Iran's state-owned English language TV channel, Press TV, said there were two 
simultaneous explosions: one at the meeting and another targeting an additional 
convoy of Guards on their way to the gathering. 

There was no immediate claim of responsibility, but the region in Iran's 
southeast has been the focus of violent attacks by a militant group from Iran's 
Sunni Muslim minority called Jundallah, or Soldiers of God, which has waged a 
low-level insurgency in recent years. 

The group accuses Iran's Shiite-dominated government of persecution and has 
carried out attacks against the Revolutionary Guard and Shiite targets in the 
southeast. 

That campaign is one of several ethnic and religious small-scale insurgencies 
in Iran that have fueled sporadic and sometimes deadly attacks in recent years 
- though none have amounted to a serious threat to the government. 

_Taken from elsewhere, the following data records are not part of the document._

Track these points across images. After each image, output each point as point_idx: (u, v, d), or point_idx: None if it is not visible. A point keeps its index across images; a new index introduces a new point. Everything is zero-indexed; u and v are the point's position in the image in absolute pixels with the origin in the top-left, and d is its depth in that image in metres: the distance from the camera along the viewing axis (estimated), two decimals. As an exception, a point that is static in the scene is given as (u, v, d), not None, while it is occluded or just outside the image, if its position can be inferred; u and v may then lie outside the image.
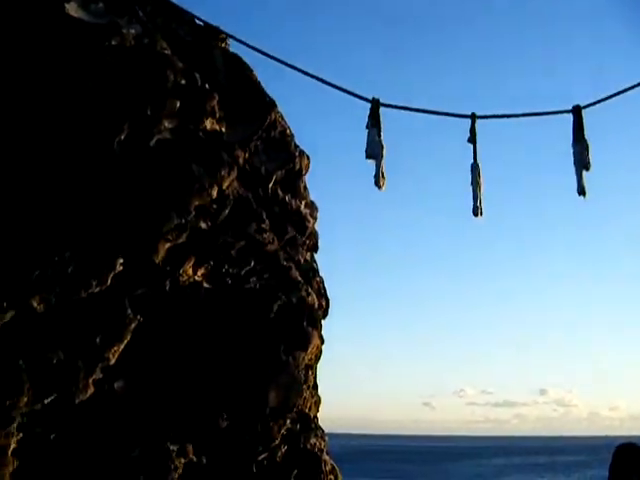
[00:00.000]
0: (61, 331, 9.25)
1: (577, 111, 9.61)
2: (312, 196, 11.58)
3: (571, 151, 9.55)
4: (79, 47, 9.78)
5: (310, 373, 10.66)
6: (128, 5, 10.34)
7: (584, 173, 9.53)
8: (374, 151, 9.90)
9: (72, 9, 9.93)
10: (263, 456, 10.15)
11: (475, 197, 9.97)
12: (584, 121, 9.52)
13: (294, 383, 10.36)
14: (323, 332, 10.94)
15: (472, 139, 9.96)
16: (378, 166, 9.87)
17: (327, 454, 10.75)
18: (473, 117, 9.79)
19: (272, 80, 11.34)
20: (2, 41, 9.65)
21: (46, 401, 8.99)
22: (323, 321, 11.07)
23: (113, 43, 9.95)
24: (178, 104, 10.23)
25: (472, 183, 10.00)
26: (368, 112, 10.07)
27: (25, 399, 8.82)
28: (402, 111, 9.99)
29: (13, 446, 8.80)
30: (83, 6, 10.04)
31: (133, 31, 10.14)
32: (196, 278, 10.15)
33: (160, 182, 9.92)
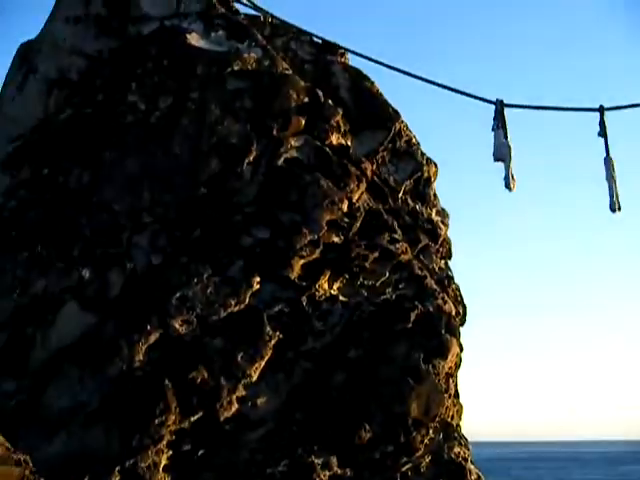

The Revolutionary Guard blamed Sunday's attack on what it called the "global 
arrogance," a reference to the United States. 

"The global arrogance, with the provocation of its local mercenaries, targeted 
the meeting of the Guard with local tribal leaders," said a Guard statement 
read out on state TV. 

Iranian officials have often raised concerns that Washington might try to 
incite members of Iran's many ethnic and religious minorities against the 
Shiite-led government, which is dominated by ethnic Persians. 

The Guard commanders targeted Sunday were heading to a meeting with local 
tribal leaders to promote unity between the Shiite and Sunni Muslim 
communities. 

In April, Iran increased security in Sistan-Baluchistan Province, at the center 
of the tension, by placing it under the command of the Guard, which took over 
from local police forces. 

The 120,000-strong Revolutionary Guard controls Iran's missile program and has 
its own ground, naval and air units. 

Iran's parliamentary speaker, Ali Larijani, condemned the assassination of the 
Guard commanders, saying the bombing was aimed at disrupting security in 
southeastern Iran. 

"We express our condolences for their martyrdom. ... The intention of the 
terrorists was definitely to disrupt security in Sistan-Baluchistan Province," 
Larijani told an open session of the parliament broadcast live on state radio. 

In May, Jundallah took credit for a suicide bombing at a Shiite mosque that 
killed 25 people in Zahedan, the capital of Iran's Sistan-Baluchistan province, 
which has witnessed some of Jundallah's worst attacks. Thirteen members of the 
faction were convicted in the attack and hanged in July. 

Jundallah is made up of Sunnis from the Baluchi ethnic minority, which can also 
be found in Pakistan and Afghanistan. 

The group has carried out bombings, kidnappings and other attacks against 
Iranian soldiers and other forces in recent years, including a car bombing in 
February 2007 that killed 11 members of the Revolutionary Guard near Zahedan. 

Jundallah also claimed responsibility for the December 2006 kidnapping of seven 
Iranian soldiers in the Zahedan area. It threatened to kill them unless members 
of the group in Iranian prisons were released. The seven were released a month 
later, apparently after negotiations through tribal mediators.